In this version of our plan, the congregants would try to bring to mind an EPIPHANY that they had experienced in their lives as they removed the shrouds.

Monday, December 22, 2003

Influenced by Jonny...

Just after I discovered the blogosphere, I happened upon JonnyBaker's blog.

I was intrigued because the Ph.D. he was just finishing (had just finished) dovetailed with my own in several interesting ways:

we were both interested in popular culture performances,

we were both interested in the rhetorical dimension of these performances,

we were both making connections between ritual theory, performance theory and (me more than him) rhetorical theory.


Jonny was also clearly someone devoted to Christianity, keenly committed to the arts, and very interested in building genuine community in cutting edge ways. All these factors made me really interested in his blog.

I had done a gig as a "worship pastor" (many years ago) but was completely turned off by the formal disconnect between the artistic ghetto that my particular branch of Christianity had become. I spent a while at two conservative evangelical churches, trying to translate some cultural forms into the worship, but the interest level was nominal -- certainly not a priority, so I decided to focus my life energy and artistic interests elsewhere. (Obviously that story could be written in a much longer way, but it's a bit off track for this blog.)

It was, though, this vested interested in the the forms of church worship and their (dis/)connect to/from cultural forms in the cultural spheres that surround churches that really generated a lot of interest in reading Jonny's Tricks section.

He's been chronicling for years the formal devices used by artists and worship leaders to articulate meaningful and fresh expressions of worship.

Viewing Viola's art through this context, encouraged me to think about how something LIKE this might be used in a liturgical art setting.

Monday, February 24, 2003

The Seed of Video Art...

While visiting L.A., I checked out the Getty Museum for the first time.

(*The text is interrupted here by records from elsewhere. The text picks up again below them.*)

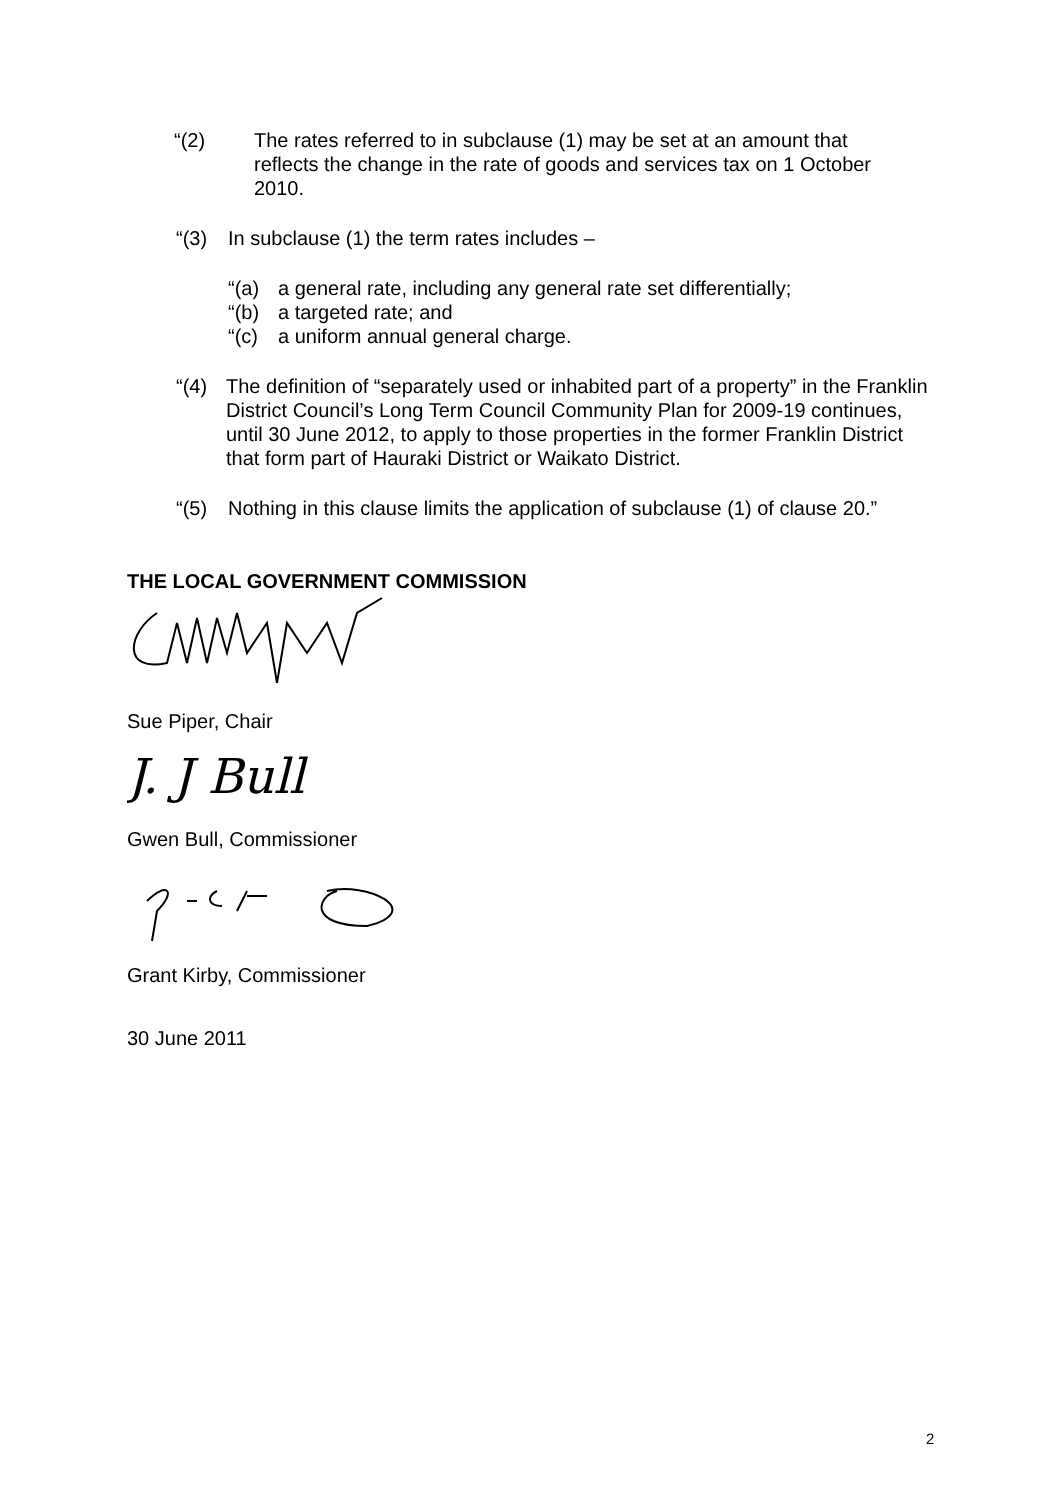“(2) The rates referred to in subclause (1) may be set at an amount that reflects the change in the rate of goods and services tax on 1 October 2010.
“(3) In subclause (1) the term rates includes –
“(a) a general rate, including any general rate set differentially;
“(b) a targeted rate; and
“(c) a uniform annual general charge.
“(4) The definition of “separately used or inhabited part of a property” in the Franklin District Council’s Long Term Council Community Plan for 2009-19 continues, until 30 June 2012, to apply to those properties in the former Franklin District that form part of Hauraki District or Waikato District.
“(5) Nothing in this clause limits the application of subclause (1) of clause 20.”
THE LOCAL GOVERNMENT COMMISSION
Sue Piper, Chair
J. J Bull
Gwen Bull, Commissioner
Grant Kirby, Commissioner
30 June 2011
2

The video installations of Bill Viola were just as breath-taking as the devastatingly beautiful architecture and vistas of the and Grounds.

In Passions, Viola constructed painterly scenes of actors experiencing the passions that medieval painters, artists and philosophers wrote so vigorouslyhttp://www.blogger.com/img/gl.link.gif about. These scenes were shot in beautiful, dramatic light against severe dark backgrounds and then slowed down so completely that one had to stand and wait for what seemed like an eternity of patience before they would change.

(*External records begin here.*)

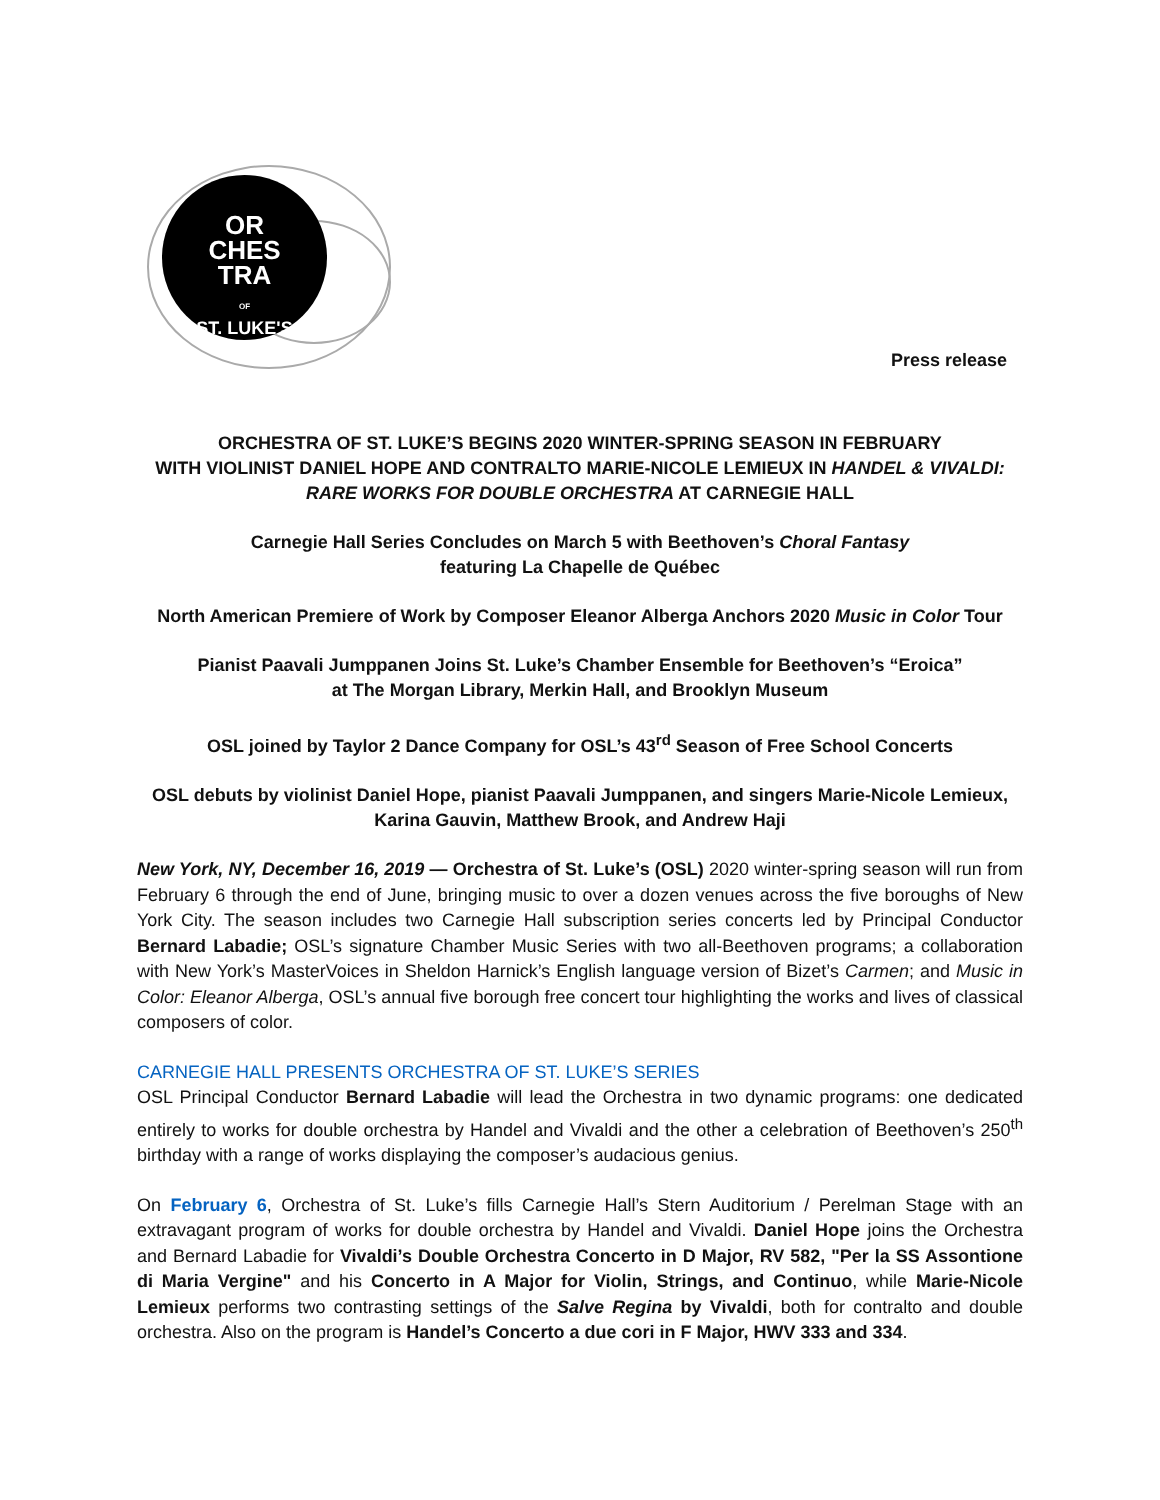OR
CHES
TRA
OF
ST. LUKE'S
Press release
ORCHESTRA OF ST. LUKE’S BEGINS 2020 WINTER-SPRING SEASON IN FEBRUARY
WITH VIOLINIST DANIEL HOPE AND CONTRALTO MARIE-NICOLE LEMIEUX IN HANDEL & VIVALDI: RARE WORKS FOR DOUBLE ORCHESTRA AT CARNEGIE HALL
Carnegie Hall Series Concludes on March 5 with Beethoven’s Choral Fantasy
featuring La Chapelle de Québec
North American Premiere of Work by Composer Eleanor Alberga Anchors 2020 Music in Color Tour
Pianist Paavali Jumppanen Joins St. Luke’s Chamber Ensemble for Beethoven’s “Eroica”
at The Morgan Library, Merkin Hall, and Brooklyn Museum
OSL joined by Taylor 2 Dance Company for OSL’s 43<sup>rd</sup> Season of Free School Concerts
OSL debuts by violinist Daniel Hope, pianist Paavali Jumppanen, and singers Marie-Nicole Lemieux,
Karina Gauvin, Matthew Brook, and Andrew Haji
New York, NY, December 16, 2019 — Orchestra of St. Luke’s (OSL) 2020 winter-spring season will run from February 6 through the end of June, bringing music to over a dozen venues across the five boroughs of New York City. The season includes two Carnegie Hall subscription series concerts led by Principal Conductor Bernard Labadie; OSL’s signature Chamber Music Series with two all-Beethoven programs; a collaboration with New York’s MasterVoices in Sheldon Harnick’s English language version of Bizet’s Carmen; and Music in Color: Eleanor Alberga, OSL’s annual five borough free concert tour highlighting the works and lives of classical composers of color.
CARNEGIE HALL PRESENTS ORCHESTRA OF ST. LUKE’S SERIES
OSL Principal Conductor Bernard Labadie will lead the Orchestra in two dynamic programs: one dedicated entirely to works for double orchestra by Handel and Vivaldi and the other a celebration of Beethoven’s 250<sup>th</sup> birthday with a range of works displaying the composer’s audacious genius.
On February 6, Orchestra of St. Luke’s fills Carnegie Hall’s Stern Auditorium / Perelman Stage with an extravagant program of works for double orchestra by Handel and Vivaldi. Daniel Hope joins the Orchestra and Bernard Labadie for Vivaldi’s Double Orchestra Concerto in D Major, RV 582, "Per la SS Assontione di Maria Vergine" and his Concerto in A Major for Violin, Strings, and Continuo, while Marie-Nicole Lemieux performs two contrasting settings of the Salve Regina by Vivaldi, both for contralto and double orchestra. Also on the program is Handel’s Concerto a due cori in F Major, HWV 333 and 334.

The most jarring and exciting part of the exhibition, though was walking into a huge space where his installation called 5 Angels for the Millenium played: 5 cinema size screens simultaneously played images of a human diving into water (but filmed from inside the water, so...emerging into...?...the water), slowed down to a speed to make them look unrecognizable and otherworldly.



It was an unforgettable aesthetic experience: unmatched by any I had experienced before.

My interest in video art was piqued on that day. The most natural context for expressing it was, for me at that moment, shaped by some of the reading I had been doing, and the new church in which my family was becoming involved.